Thursday, September 5, 2013

Song of the Week: Bill Haley & His Comets - Razzle-Dazzle

Whack-a-doo-a-whack-a-doo! Bill Haley is one of the most influential figures in rock-n-roll history. But he doesn't seem to make it onto the Mt. Rockmore carvings like Elvis Presley, Chuck Berry and Buddy Holly. Perhaps it was his relatively senior age of 30 when he recorded Rock Around The Clock, or his tartan dinner jacket, his comb-over, or his relatively tame demeanor. One thing is for sure: Bill Haley was the first caucasian musician to consciously record a rock-n-roll record with his 1953 recording of his original tune, Crazy, Man, Crazy. 1953! Stop and think about that. 1953. His groundbreaking recording of Rock Around The Clock came out the next year in 1954.

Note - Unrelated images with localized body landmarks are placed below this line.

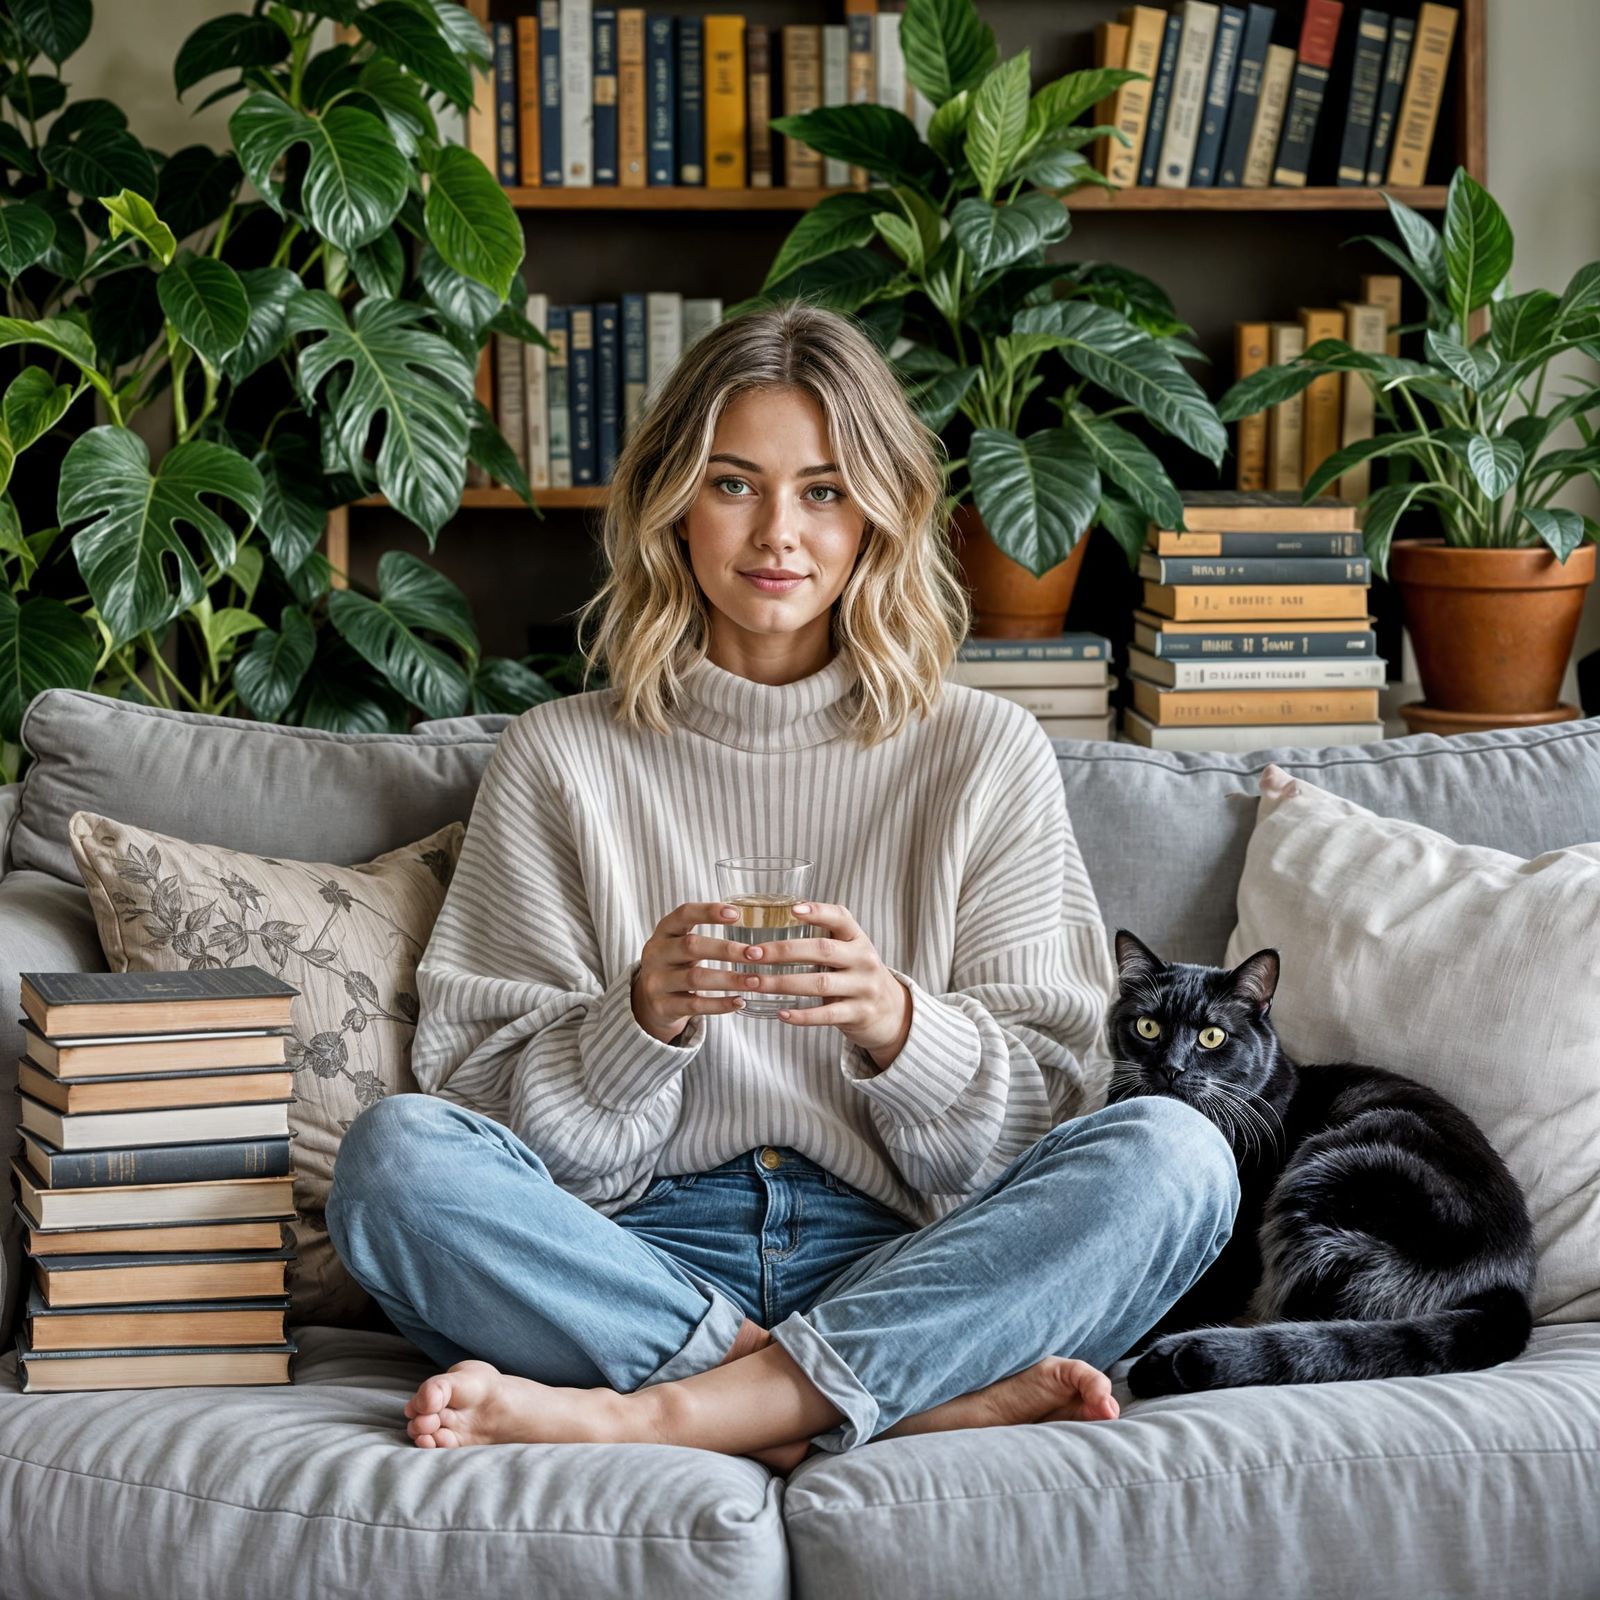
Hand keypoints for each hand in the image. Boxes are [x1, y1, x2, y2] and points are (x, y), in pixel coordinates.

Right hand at [631, 900, 759, 1044]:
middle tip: (756, 954)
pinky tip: (740, 1001)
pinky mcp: (663, 1006)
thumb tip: (749, 923)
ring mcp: (657, 981)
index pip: (683, 914)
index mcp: (664, 932)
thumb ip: (705, 935)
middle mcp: (656, 954)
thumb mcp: (681, 944)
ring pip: (695, 978)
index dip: (708, 911)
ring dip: (729, 979)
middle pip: (691, 946)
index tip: (737, 914)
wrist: (648, 1002)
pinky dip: (720, 1004)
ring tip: (755, 981)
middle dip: (726, 950)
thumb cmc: (676, 965)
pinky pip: (695, 1005)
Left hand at [740, 900, 911, 1060]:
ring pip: (820, 983)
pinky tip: (781, 1014)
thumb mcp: (849, 951)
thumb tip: (778, 917)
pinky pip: (827, 1014)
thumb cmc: (856, 975)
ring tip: (755, 983)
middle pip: (822, 950)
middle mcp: (864, 960)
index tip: (792, 909)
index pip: (841, 918)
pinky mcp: (859, 1013)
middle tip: (752, 953)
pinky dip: (802, 1016)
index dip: (818, 912)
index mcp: (858, 939)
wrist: (891, 1012)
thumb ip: (824, 938)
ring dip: (782, 983)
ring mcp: (863, 988)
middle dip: (783, 951)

Today we take a listen to his 1955 recording of a Charles Calhoun penned number called Razzle Dazzle. It's a swinging little number with some beautifully ridiculous back-up vocals (whack-a-doo-a-whack-a-doo). One of the reasons this is on the top 3 list of my favorite Bill Haley recordings is the stunning guitar work from lead guitarist, Franny Beecher. Do not overlook this great jazz influenced guitar work. Holy crow that guy could play. But more than just play, Beecher successfully lifts the song up from a good number to a great number. And just as important is the top-notch production on the recording. Every instrument is distinct and clear and nicely balanced. It may be hard to hear on crappy little lap-top speakers, but pay particular attention to the slap bass work of Al Rex Marshall Lytle. It is more clear and distinct than most recordings of a bass for another 10+ years when people like Charles Mingus would make recording the bass their hallmark.
That's all I have to say this week. Have a good one and also enjoy the video below of Bill Haley and His Comets performing Razzle Dazzle. Don't Go out there, they'll crucify you!
Until next time, we'll see you On The Flip-Side!


  1. I have to make a correction on your information. Although Al Rex appears in the film clip, he is in fact miming to Marshall Lytle's playing on the original record. That's Lytle on bass in the main photo. Where did you find that picture? I've never seen that image from the Ed Sullivan Show performance before!

  2. Thanks for the correction Anonymous. Marshall Lytle gets the nod for the bass work, Al Rex for looking cool in the photo. The photo came off of Google. Come on back sometime soon, anonymous. We've got some more rockabilly on here. Like Sid King and His Five Strings.